最新システム「KSK2」が変える、税務調査のデジタル最前線
「勘」の調査から「データ」の監視へ
これまでの税務調査は、ベテラン調査官の「勘」や、断片的な資料からあたりをつけて行われるものでした。法人が資金を別の場所へ流したり、個人口座を複雑に経由させたりした場合、その全容を追いきるには膨大なマンパワーが必要だったのです。
しかし、その時代は終わりました。令和7年(2025年)12月に公表された最新の調査実績によれば、AIを活用した調査対象の選定により、法人の追徴税額(法人税・消費税)は約3,400億円となり直近10年で最高値を記録。所得税も約1,400億円と過去最高を更新しています。
これは、本格稼働を控える次世代システム「KSK2」の先行導入による成果であり、これまでの「人が動く調査」から「システムが不整合を見つける監視」への完全なシフトを意味しています。
企業課税の限界と、個人へのしわ寄せ
なぜ、国はここまで執拗に個人の資産を追うのでしょうか。背景には、グローバルな経済構造の決定的な変化があります。
現代のデジタル経済において、巨大企業は知財やサービスを駆使し、国境を越えて利益を移動させることが容易になりました。これに対し、各国政府は投資を呼び込むために法人税率を引き下げ合う「底打ち競争(Race to the bottom)」を強いられ、結果として法人税という税源は世界的に「枯渇」しつつあります。
国家が財政を維持するために選んだ戦略は明確です。拠点を動かしやすい「法人」ではなく、最終的な利益の享受者であり、逃げ場の限られる「個人のグローバル資産」を確実に捕捉することです。
OECDが主導する税収ギャップの解消やCRSの推進は、まさにこの「法人から個人へ」という課税主権の奪還作戦といえます。KSK2は、その戦略を具体化するための「最強の執行ツール」なのです。
国税庁が目指す「デジタル完結」と、逃げ場のない可視化
国税庁はKSK2の導入にあたり、「納税者の利便性向上」を掲げています。
- 申告・申請の完全データ化と一元管理
- データ活用による予測・案内(申告漏れの事前示唆)
- Web会議等による調査の柔軟化
納税者の負担を減らす親切なシステムですが、その本質は「国内におけるあらゆる資金移動の完全な可視化」です。

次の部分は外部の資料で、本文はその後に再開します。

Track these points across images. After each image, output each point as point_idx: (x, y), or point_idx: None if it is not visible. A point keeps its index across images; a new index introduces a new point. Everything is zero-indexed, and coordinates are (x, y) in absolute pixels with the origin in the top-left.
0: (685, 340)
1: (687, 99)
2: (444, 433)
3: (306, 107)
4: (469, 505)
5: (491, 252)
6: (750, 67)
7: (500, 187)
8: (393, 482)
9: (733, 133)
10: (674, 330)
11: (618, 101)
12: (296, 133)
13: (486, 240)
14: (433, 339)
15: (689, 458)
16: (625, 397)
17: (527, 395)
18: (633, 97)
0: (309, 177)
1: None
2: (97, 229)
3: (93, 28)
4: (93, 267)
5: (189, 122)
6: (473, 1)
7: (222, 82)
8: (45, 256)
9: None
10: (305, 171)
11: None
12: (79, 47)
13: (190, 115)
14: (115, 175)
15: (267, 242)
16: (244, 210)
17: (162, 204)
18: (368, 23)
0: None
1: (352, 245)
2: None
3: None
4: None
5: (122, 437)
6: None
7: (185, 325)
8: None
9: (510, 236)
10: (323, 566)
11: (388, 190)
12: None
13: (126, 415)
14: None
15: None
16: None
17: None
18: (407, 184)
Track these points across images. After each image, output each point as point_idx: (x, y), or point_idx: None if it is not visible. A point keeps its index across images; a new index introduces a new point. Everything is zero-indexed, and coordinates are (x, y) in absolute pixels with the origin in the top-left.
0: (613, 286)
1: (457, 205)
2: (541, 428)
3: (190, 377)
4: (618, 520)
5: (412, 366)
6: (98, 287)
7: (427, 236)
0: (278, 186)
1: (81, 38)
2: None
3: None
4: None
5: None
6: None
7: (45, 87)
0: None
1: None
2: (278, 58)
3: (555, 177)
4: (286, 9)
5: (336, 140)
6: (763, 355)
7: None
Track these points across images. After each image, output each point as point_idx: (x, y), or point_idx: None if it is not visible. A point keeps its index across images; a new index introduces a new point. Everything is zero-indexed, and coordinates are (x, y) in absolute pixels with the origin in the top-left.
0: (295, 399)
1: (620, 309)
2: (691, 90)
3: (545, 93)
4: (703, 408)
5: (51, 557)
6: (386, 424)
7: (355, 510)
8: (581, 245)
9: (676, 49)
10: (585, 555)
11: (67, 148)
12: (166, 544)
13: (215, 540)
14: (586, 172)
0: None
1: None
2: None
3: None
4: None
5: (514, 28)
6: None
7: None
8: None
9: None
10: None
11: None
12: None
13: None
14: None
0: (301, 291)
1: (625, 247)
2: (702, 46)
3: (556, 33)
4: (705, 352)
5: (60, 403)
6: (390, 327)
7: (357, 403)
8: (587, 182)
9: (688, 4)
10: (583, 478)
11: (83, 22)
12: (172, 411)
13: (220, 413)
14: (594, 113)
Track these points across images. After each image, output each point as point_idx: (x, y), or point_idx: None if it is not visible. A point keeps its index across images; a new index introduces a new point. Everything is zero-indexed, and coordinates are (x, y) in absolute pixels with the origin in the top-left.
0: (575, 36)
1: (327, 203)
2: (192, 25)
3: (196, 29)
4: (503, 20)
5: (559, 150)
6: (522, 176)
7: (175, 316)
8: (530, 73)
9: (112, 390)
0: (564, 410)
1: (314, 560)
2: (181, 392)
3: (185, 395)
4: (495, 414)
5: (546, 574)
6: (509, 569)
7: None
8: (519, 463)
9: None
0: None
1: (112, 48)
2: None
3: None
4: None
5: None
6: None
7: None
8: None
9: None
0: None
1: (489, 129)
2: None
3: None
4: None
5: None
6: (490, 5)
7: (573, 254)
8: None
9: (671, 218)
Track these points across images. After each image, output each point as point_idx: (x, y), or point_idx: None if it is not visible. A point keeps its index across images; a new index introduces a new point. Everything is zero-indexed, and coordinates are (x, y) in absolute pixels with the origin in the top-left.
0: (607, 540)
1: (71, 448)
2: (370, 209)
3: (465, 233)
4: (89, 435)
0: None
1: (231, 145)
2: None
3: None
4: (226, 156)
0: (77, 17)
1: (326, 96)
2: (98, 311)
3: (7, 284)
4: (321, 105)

申告データ、銀行口座、マイナンバーに加え、現在では100カ国以上の当局が個人の海外口座情報を共有する「CRS(共通報告基準)」の情報が一つに統合されます。これにより、「海外に置いておけば捕捉されない」という認識は過去のものとなりました。国内・国外を問わず、あらゆる資産の動きが1円単位でKSK2の網に掛かる時代が到来したのです。
CRSとはなにか?
仕組み: 世界100カ国以上の税務当局が、自国の金融機関(銀行、証券、保険など)にある「非居住者の口座情報」を年に一度、自動的に交換する仕組みです。
「統合」の意味: これまでは、日本の国税庁が「Aさんのシンガポールの口座情報を知りたい」と思っても、個別に要請(情報交換要請)を送る必要がありました。しかし現在は、シンガポール当局から毎年自動的に「Aさんの残高、利子、配当、売却益」のデータが送られてきます。
KSK2による進化: KSK2は、この「海外から送られてきた大量のデータ」を、マイナンバーや国内の銀行データと瞬時に照合します。「国内所得に対して、海外の資産残高が不自然に多い」といった不整合が自動でリストアップされるため、「海外に置いておけばバレない」という時代は完全に終わったといえます。
参考:税務行政のデジタル・トランスフォーメーション-税務行政の将来像2023-(国税庁公式HP)
KSK2の「異常検知」がアラートを鳴らす5つの瞬間
これまで「これくらいならバレないだろう」と見過ごされてきたグレーゾーンが、KSK2の統合分析によって「真っ赤なフラグ」へと変わります。具体的にどのようなケースがターゲットになるのでしょうか。
① 親族・関連会社を跨いだ「資金のキャッチボール」
- これまでの限界: 法人はA署、個人はB署、親族会社はC署と管轄が分かれていると、資金移動の全容解明には数年がかりの着手が必要でした。
- KSK2によるアウト判定: 「社長個人の口座から、赤字の別会社へ、還流を繰り返す資金」を全国横断で瞬時に紐付けます。「実態のない貸付金」や「名義借り」による利益圧縮は、AIが最も得意とする抽出パターンです。
② 「業界平均」という物差しによる強制比較
- これまでの限界: 申告書単体で不備がなければ、調査対象から漏れることがありました。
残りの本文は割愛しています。